Social origins of interoception

The claim that interoception develops, and develops socially. Stated most directly by Oldroyd et al. (2019):

To the extent that caregivers recognize, honor, and respect their children’s bodily experiences, the child will develop more accurate interoception. To the extent that a child’s bodily experiences are denied, devalued, ignored, or punished by parents, the child will find ways to avoid feeling them, and develop a distorted sense of interoception.

The developmental logic

The core argument is about epistemic poverty in infancy. In an active-inference frame, an agent disambiguates the causes of its sensations by acting on the world and observing what follows. An infant cannot do this — it has no actions available that would test whether the discomfort it feels is hunger, cold, or pain. So it cannot bootstrap a generative model of its own viscera alone.

What fills the gap is the caregiver. The infant becomes fussy without knowing why; the caregiver offers a nipple; eating resolves the discomfort; and only through that loop does the infant begin to learn the feeling of hunger. On this account (Fotopoulou & Tsakiris 2017, “mentalizing homeostasis”), the development of interoception is a generative model in which the caregiver’s actions are part of the model — which is why they conclude that the origins of core subjective feelings such as hunger, satiation, cold and warmth are “social not biological.” That last phrase is the load-bearing and contestable one: see social-vs-biological-origins-of-interoception.

Two anatomical facts are offered in support: the interoceptive network (AIC, ACC, OFC) shows unusually protracted post-natal development, leaving a long window for environmental input; and attachment-related experience demonstrably shapes exactly those structures (see attachment-style for the citations).

The mirroring extension

Oldroyd et al. extend a well-known claim in attachment theory by one step. Stern (1985) and Fonagy (2001) argued that for a child to know their own mind, they must see it reflected in a sensitive caregiver. Oldroyd et al.’s addition: for a child to know their own body, they must see it reflected too.

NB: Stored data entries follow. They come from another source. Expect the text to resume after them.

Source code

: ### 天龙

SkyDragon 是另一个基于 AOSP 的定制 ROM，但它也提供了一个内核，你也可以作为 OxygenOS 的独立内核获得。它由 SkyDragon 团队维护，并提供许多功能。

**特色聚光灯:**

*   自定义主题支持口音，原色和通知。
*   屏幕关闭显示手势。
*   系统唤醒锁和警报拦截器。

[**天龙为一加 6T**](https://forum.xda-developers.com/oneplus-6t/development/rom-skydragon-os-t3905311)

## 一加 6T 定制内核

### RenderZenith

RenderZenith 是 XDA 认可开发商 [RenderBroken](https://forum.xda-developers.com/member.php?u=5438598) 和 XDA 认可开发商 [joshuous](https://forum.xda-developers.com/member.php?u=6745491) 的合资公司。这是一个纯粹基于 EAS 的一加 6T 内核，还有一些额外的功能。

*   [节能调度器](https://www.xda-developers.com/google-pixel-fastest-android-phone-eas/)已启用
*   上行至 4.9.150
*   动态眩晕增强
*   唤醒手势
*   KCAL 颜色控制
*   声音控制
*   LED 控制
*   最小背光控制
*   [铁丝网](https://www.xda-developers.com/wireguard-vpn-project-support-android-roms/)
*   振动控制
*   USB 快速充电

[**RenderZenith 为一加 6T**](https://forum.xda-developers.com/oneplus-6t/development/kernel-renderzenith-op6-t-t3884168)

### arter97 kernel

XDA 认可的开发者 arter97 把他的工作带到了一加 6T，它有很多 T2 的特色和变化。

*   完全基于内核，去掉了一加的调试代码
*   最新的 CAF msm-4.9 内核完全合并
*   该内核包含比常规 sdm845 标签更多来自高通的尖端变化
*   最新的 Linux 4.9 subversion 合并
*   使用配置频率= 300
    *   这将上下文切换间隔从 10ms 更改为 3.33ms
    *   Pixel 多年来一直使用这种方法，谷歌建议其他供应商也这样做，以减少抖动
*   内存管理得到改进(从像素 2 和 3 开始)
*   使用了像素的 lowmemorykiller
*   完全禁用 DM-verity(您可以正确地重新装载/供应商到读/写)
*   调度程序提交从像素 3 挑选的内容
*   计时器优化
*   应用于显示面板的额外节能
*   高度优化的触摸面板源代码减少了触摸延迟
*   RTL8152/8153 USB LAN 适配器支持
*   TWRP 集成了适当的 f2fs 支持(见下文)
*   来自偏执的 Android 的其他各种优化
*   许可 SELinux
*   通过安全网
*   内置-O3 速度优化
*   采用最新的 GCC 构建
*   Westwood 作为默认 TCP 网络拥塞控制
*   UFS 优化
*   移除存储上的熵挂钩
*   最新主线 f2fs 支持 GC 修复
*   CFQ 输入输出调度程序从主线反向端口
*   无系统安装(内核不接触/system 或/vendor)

Their vignette makes the mechanism concrete. A child learning to walk falls and feels pain. One parent says “Ouch! That must have hurt”; another says “You’re fine! That didn’t hurt! Get back up!” The first promotes interoceptive awareness — the child becomes confident in detecting bodily cues and comfortable expressing them. The second teaches the child that their own body’s report is wrong. The proposed ingredients are three: the parent notices what the child is experiencing, draws joint attention to the feeling, and labels it.

Their Study 2 gives this an empirical toe-hold: maternal rejection of negative emotion predicted lower self-report-physiology-congruence in youth — the child’s reported distress tracked their sympathetic arousal less well when the mother reported dismissing their negative emotions.

Relation to the rest of the wiki

This concept is where the wiki’s synchronic accounts acquire a time axis:

  • Craig describes the interoceptive pathway as anatomy; this asks how that anatomy is tuned by experience.
  • Seth describes interoception as a generative model; this asks how the model gets its priors — and answers that another person supplies them.
  • Farb et al. describe interoceptive skill as trainable in adults; this proposes the training starts in infancy and can go wrong there. It suggests contemplative interoceptive training (mindfulness-interoceptive-training) may sometimes be remedial rather than merely additive.
  • The avoidant profile it describes — distrust of bodily signal, self-report decoupled from physiology — is close to what interoceptive-training-clinical treats.

Status

Programmatic rather than established. Oldroyd et al. supply two small cross-sectional correlational studies, and their own closing section lists the essentials as future work: whether self-report/physiology congruence is a defensible interoception proxy at all, how early caregiving shapes the interoceptive network, how parenting specifically socializes bodily cues, and — the precondition for all of it — “a reliable method of quantifying interoception across the lifespan that will facilitate longitudinal developmental studies.” No longitudinal test of the central claim exists in the wiki’s sources.

Related but unprocessed source: Daniel Stern’s Diary of a Baby sits in raw/papers/Week 4 Development/ (flagged, not ingested — a trade book, not a paper). Stern (1985, 1998) is the theoretical ancestor of the mirroring claim above via “affect attunement,” and Oldroyd et al. cite him directly. A human-supervised pass may want to give Stern’s developmental ideas a home page.